COVID-19 related scams are a potential cause of the increase in successful phone fraud: In March 2020, 44% said they had received a scam call or text mentioning the coronavirus pandemic. The latest survey data, which was gathered in March 2021, shows that 59% received COVID-related scam calls or texts in the 12 months since then. With attempts to control the pandemic continuing, Truecaller said they expect the COVID-19 scam trend to increase in the next year as well.

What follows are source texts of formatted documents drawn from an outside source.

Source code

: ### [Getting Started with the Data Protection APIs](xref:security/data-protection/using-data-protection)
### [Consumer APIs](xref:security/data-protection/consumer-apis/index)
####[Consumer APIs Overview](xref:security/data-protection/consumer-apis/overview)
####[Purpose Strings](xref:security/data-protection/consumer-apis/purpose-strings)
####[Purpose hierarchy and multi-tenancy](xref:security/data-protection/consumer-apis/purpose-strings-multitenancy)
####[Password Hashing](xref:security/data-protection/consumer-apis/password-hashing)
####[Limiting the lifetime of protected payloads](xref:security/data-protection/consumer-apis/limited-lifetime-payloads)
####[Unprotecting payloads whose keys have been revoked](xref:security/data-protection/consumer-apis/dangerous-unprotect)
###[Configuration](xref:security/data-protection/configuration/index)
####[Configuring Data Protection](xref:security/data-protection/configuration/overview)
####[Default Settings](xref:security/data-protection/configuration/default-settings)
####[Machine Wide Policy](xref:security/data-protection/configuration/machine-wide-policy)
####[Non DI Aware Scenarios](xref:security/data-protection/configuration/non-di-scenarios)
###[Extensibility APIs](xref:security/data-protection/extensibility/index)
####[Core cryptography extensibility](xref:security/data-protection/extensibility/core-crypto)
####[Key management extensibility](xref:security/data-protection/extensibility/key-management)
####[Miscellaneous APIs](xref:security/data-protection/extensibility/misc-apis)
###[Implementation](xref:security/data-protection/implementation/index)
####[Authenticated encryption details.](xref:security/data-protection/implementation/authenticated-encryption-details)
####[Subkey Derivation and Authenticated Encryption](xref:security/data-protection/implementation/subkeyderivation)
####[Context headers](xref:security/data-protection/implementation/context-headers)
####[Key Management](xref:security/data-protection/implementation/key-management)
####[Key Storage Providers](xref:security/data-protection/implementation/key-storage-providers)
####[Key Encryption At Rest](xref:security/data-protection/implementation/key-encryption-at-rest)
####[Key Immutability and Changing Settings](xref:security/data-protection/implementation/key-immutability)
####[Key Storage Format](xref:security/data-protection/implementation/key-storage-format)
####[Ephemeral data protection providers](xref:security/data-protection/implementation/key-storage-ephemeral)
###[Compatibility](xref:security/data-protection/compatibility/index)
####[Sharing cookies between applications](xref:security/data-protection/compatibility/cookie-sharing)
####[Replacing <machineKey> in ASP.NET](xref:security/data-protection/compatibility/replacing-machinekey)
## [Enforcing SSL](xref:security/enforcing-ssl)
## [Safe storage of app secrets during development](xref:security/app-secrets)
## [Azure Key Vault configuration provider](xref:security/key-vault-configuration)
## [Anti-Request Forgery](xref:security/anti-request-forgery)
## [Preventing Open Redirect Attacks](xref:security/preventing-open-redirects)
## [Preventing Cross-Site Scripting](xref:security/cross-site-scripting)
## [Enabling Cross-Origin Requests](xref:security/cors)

Interestingly, robocalls decreased slightly in the past year, though Truecaller said they remain a problem. "According to the Federal Trade Commission, any robocall trying to sell you something is illegal, unless the caller has written permission, directly from you, to call you in this way [and] you always retain the right to revoke that permission at any time."

Of all the data included in Truecaller's report, the most startling has to be the demographics of call and text scam victims. Instead of older people, who are often assumed to be the most common victims of scams, the reality of Trucaller's data shows that most victims are younger and male. 

59.4% of victims who responded to Truecaller's survey were male, and 46% of male victims were between the ages of 35 and 44, with a further 40% being 18-34. For women, the most common age group was 18-34 (31%), and 35-44 (25%). 

SEE: How to manage passwords: Best practices and security tips (free PDF) (TechRepublic)

These demographic findings track with previous data reported by TechRepublic, which found that 40% of those aged 20-29 lost money to fraud, while only 18% of those over 70 have. The New York Times also recently published data with similar findings as well, again upending the notion that older, less tech-savvy people are the ones falling for scams.